(Stored data entries)
--- START ---

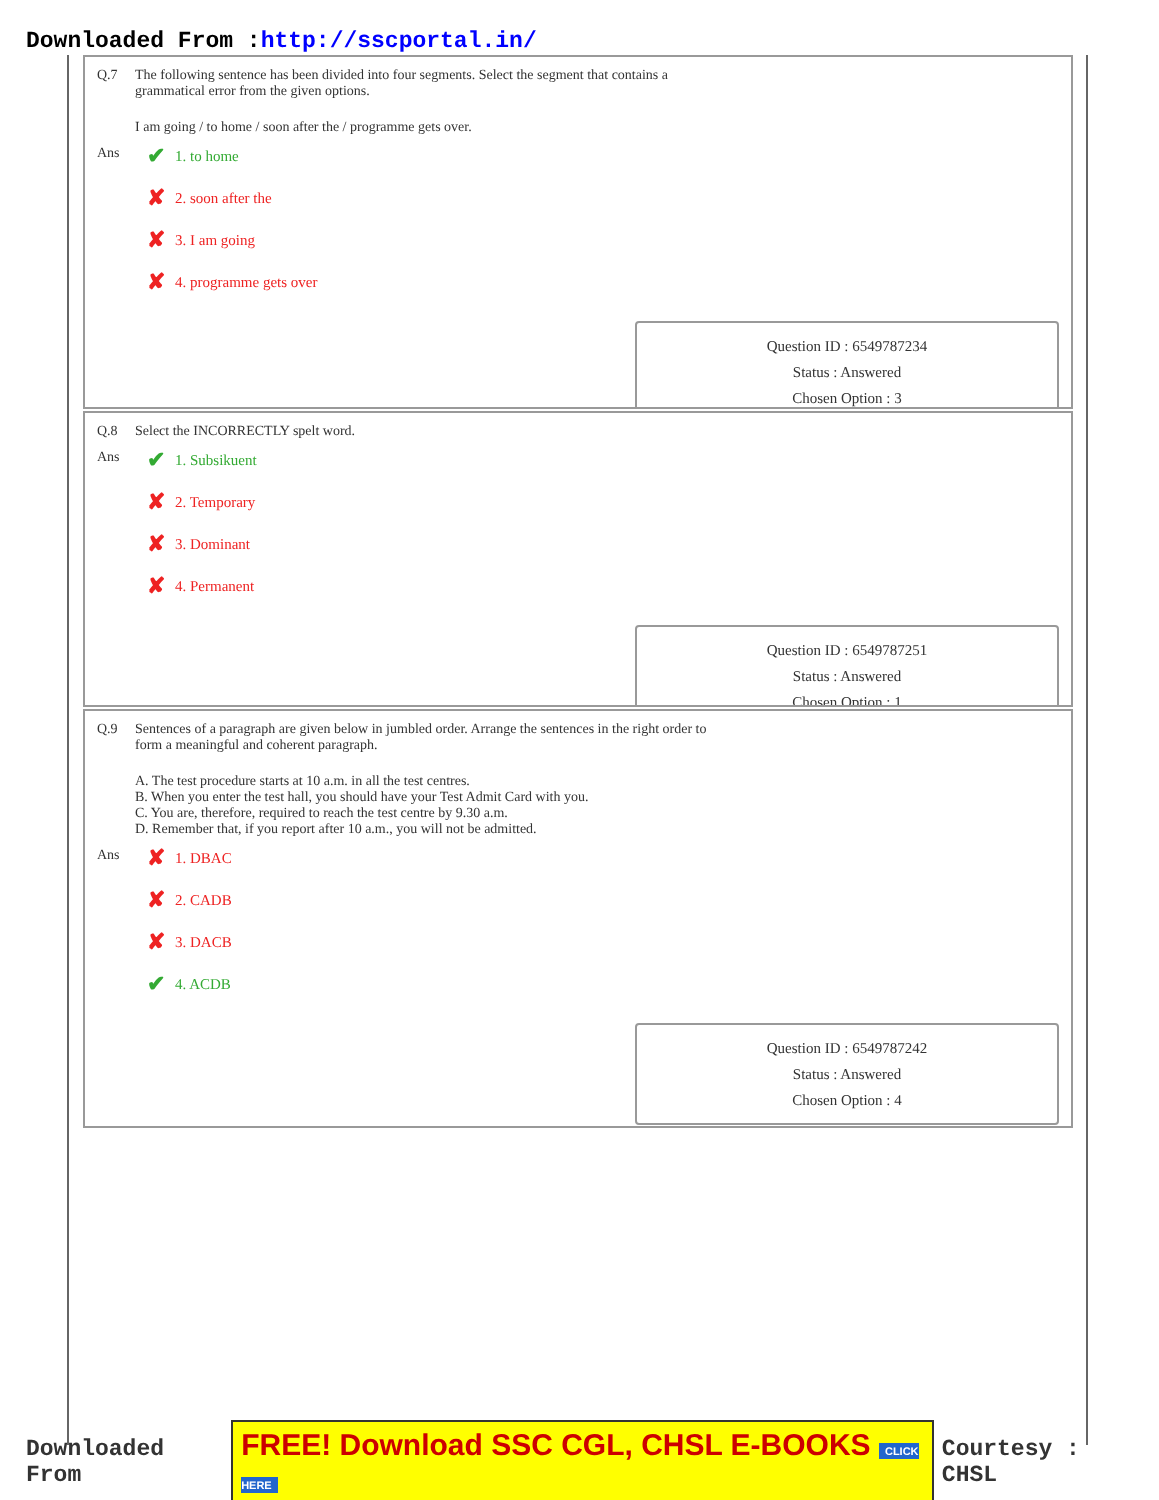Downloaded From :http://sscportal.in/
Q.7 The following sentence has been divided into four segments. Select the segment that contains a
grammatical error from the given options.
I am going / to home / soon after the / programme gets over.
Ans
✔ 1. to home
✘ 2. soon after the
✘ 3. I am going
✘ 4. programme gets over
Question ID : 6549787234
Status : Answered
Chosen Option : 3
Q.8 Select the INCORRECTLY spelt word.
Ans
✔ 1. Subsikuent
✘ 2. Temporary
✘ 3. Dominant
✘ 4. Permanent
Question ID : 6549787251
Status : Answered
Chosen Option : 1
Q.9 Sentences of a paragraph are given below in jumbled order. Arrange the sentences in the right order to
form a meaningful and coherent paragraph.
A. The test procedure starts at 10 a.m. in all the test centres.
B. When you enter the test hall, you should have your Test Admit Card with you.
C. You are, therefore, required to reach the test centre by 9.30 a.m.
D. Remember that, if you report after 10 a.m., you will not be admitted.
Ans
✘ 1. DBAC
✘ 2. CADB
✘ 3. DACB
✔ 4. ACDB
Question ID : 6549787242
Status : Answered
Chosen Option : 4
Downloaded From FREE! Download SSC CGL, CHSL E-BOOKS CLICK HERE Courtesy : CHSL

--- END ---
--- START ---

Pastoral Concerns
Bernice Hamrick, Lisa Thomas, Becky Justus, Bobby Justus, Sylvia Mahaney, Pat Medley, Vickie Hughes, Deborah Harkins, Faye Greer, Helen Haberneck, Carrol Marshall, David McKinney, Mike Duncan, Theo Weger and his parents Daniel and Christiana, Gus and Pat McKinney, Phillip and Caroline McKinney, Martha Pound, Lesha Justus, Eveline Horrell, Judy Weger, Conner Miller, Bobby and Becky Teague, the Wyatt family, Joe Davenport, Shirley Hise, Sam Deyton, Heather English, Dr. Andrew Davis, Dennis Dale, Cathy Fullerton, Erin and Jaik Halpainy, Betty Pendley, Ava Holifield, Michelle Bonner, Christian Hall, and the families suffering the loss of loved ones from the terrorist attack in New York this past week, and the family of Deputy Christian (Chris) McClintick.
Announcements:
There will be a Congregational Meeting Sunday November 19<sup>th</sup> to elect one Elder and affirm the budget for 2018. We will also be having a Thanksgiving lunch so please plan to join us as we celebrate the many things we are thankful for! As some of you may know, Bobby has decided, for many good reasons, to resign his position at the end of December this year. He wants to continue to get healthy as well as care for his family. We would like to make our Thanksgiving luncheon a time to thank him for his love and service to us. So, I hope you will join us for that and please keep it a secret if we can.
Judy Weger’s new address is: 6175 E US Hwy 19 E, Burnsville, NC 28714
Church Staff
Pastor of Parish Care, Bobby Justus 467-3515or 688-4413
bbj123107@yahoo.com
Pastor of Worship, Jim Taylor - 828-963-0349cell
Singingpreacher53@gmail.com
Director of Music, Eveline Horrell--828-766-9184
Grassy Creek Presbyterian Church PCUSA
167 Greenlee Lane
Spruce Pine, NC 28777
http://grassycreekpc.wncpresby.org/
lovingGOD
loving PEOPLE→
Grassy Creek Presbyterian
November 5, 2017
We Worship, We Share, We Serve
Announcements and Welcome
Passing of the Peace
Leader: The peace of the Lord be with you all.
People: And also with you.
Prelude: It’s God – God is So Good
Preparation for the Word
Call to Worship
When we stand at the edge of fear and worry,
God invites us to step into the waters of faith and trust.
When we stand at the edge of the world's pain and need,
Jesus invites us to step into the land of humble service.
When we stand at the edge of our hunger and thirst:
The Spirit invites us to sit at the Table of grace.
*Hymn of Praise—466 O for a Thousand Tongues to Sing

--- END ---
--- START ---

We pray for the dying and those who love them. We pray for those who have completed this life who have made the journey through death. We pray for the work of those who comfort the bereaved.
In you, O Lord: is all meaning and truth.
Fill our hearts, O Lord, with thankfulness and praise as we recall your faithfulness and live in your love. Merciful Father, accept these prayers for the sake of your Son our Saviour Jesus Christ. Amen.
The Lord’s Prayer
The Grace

--- END ---

- _PROBLEM REQUIREMENTS_: Please give back, exactly as it stands above, the stretch from the line with "Announcements and Welcome" through the line with "God invites us", and no line outside it.

- _THE COMPLETED TASK_:
Announcements and Welcome
Passing of the Peace
Leader: The peace of the Lord be with you all.
People: And also with you.
Prelude: It’s God – God is So Good
Preparation for the Word
Call to Worship
When we stand at the edge of fear and worry,
God invites us to step into the waters of faith and trust.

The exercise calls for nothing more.